The model decodes speech segments with up to 73% top-10 accuracy from a vocabulary of 793 words.
Meta has been working on the practical application of its AI tools in different fields for quite some time, with its MyoSuite being an example of the benefits granted with AI in medicine. This time, the company presented a new AI model that can help people with medical conditions. The model can decode speech from noninvasive recordings of brain activity.
Meta claims that from three seconds of brain activity, the model can decode the corresponding speech segments with up to 73% top-10 accuracy from a vocabulary of 793 words.
The deep learning model is trained with contrastive learning and then used to align noninvasive brain recordings and speech sounds. To do this, the researchers use wave2vec 2.0, an open-source learning model which helps identify the complex representations of speech in the brains of volunteers listening to audiobooks.
"We focused on two noninvasive technologies: electroencephalography and magnetoencephalography (EEG and MEG, for short), which measure the fluctuations of electric and magnetic fields elicited by neuronal activity, respectively. In practice, both systems can take approximately 1,000 snapshots of macroscopic brain activity every second, using hundreds of sensors."
The researchers leveraged four open-source EEG and MEG datasets, capitalizing on more than 150 hours of recordings of 169 healthy volunteers listening to audiobooks and isolated sentences in English and Dutch. Then, they input those EEG and MEG recordings into a “brain” model, which consists of a standard deep convolutional network with residual connections.
The architecture learns to align the output of this brain model to the deep representations of the speech sounds that were presented to the participants. After training, the system performs zero-shot classification: "given a snippet of brain activity, it can determine from a large pool of new audio clips which one the person actually heard. From there, the algorithm infers the words the person has most likely heard."

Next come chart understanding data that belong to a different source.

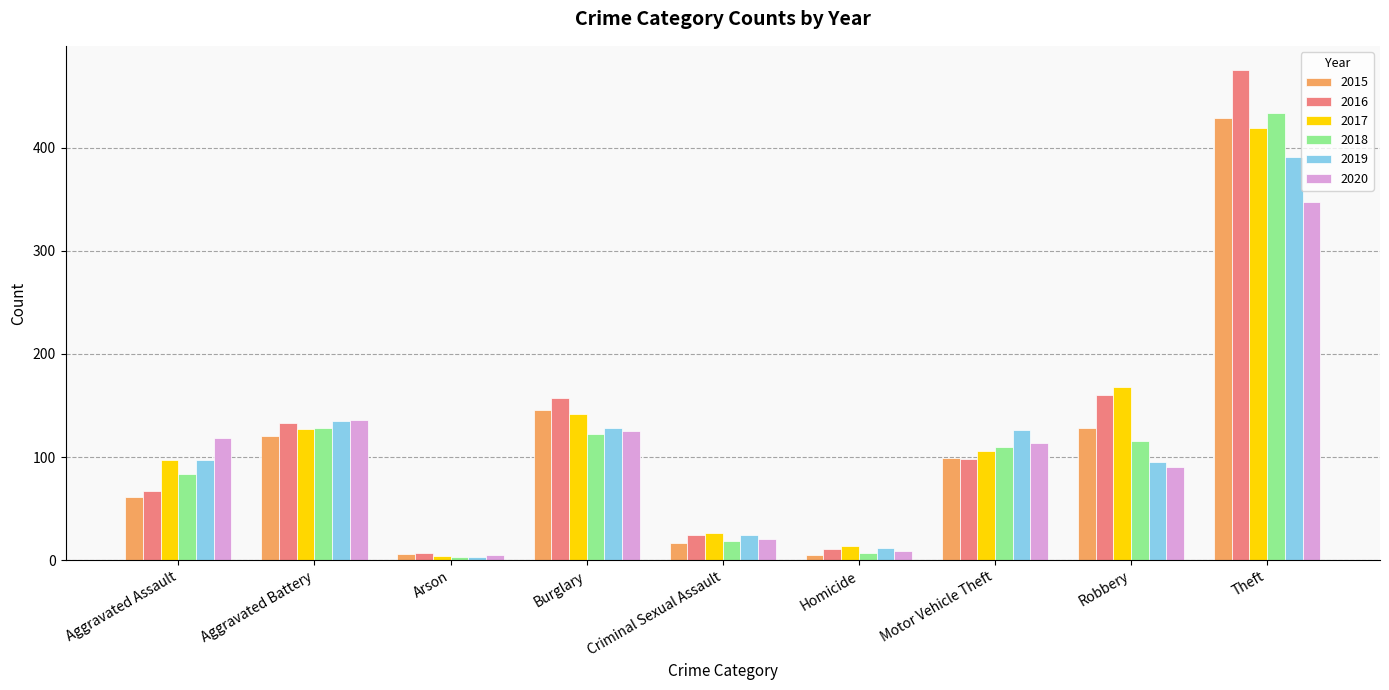

The value of 2015 at Aggravated Battery is 186. True or false?

False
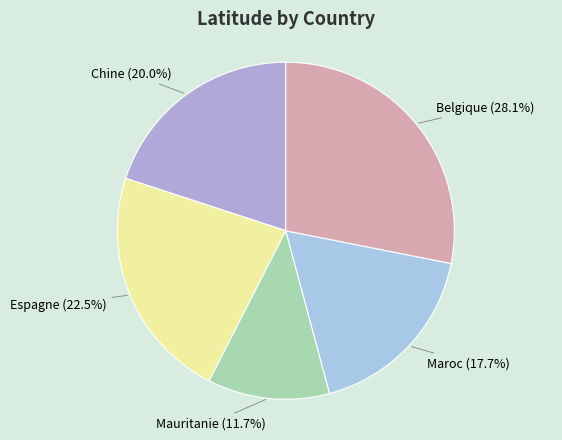

How many segments does this pie chart have?

5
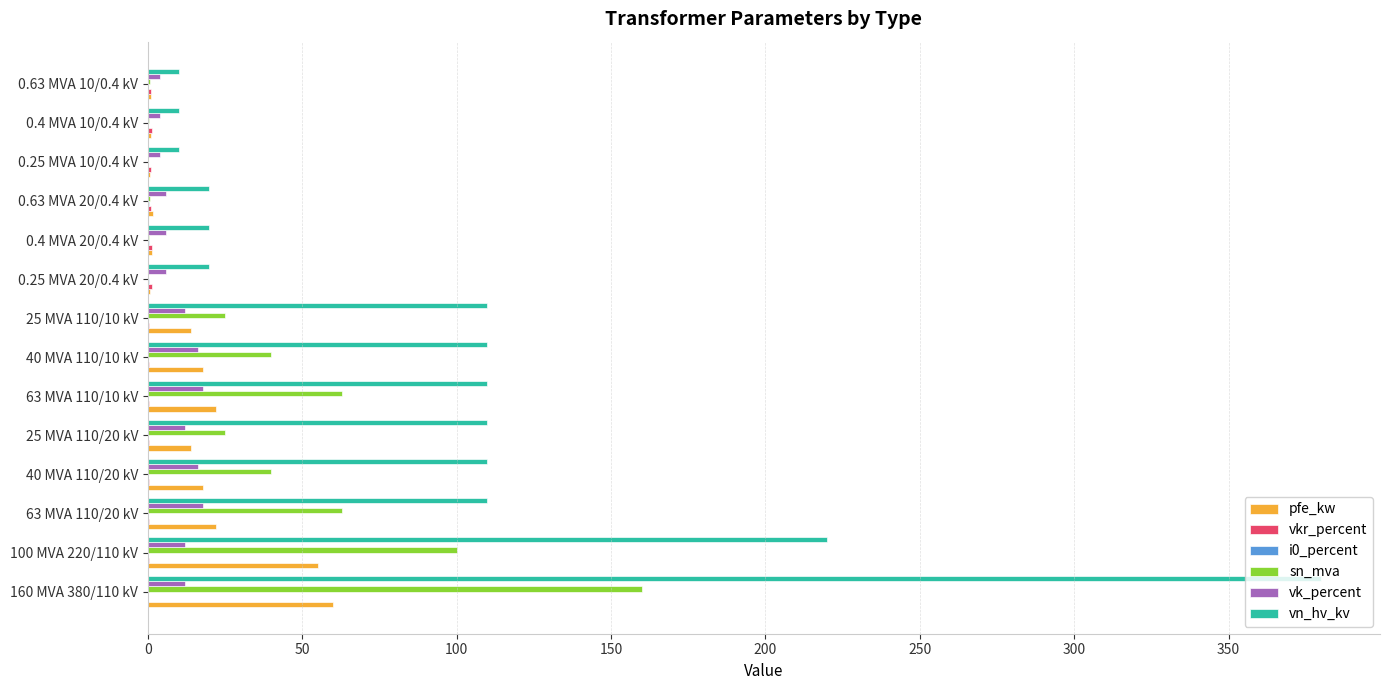

What is the sum of all sn_mva values?

518.6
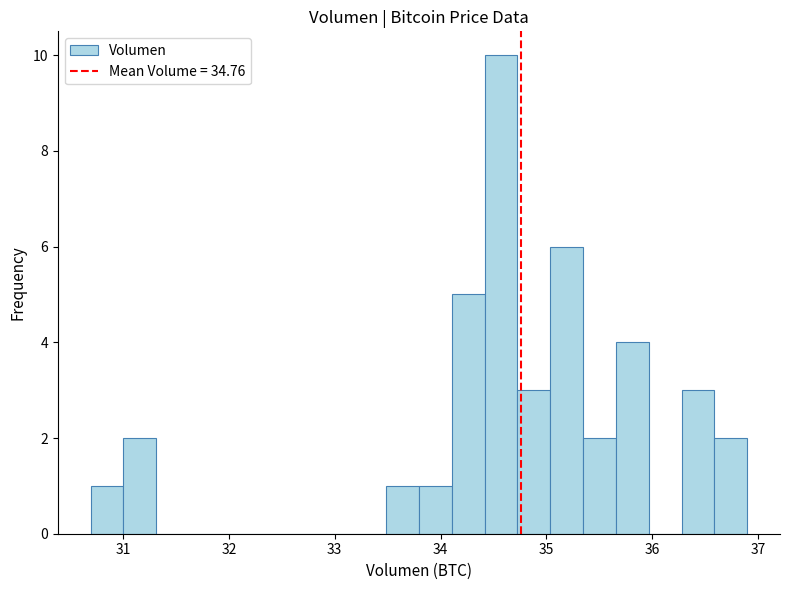

Read against the x-axis, roughly where is the centre of the tallest bar?

34.6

The next step is to see if the team can extend this model to directly decode speech from brain activity without needing the pool of audio clips.
The paper concludes that this approach benefits from the pulling of large amounts of heterogeneous data, and could help improve the decoding of small datasets. The algorithms could be pretrained on large datasets inclusive of many individuals and conditions, and then support the decoding of brain activity for a new patient with little data.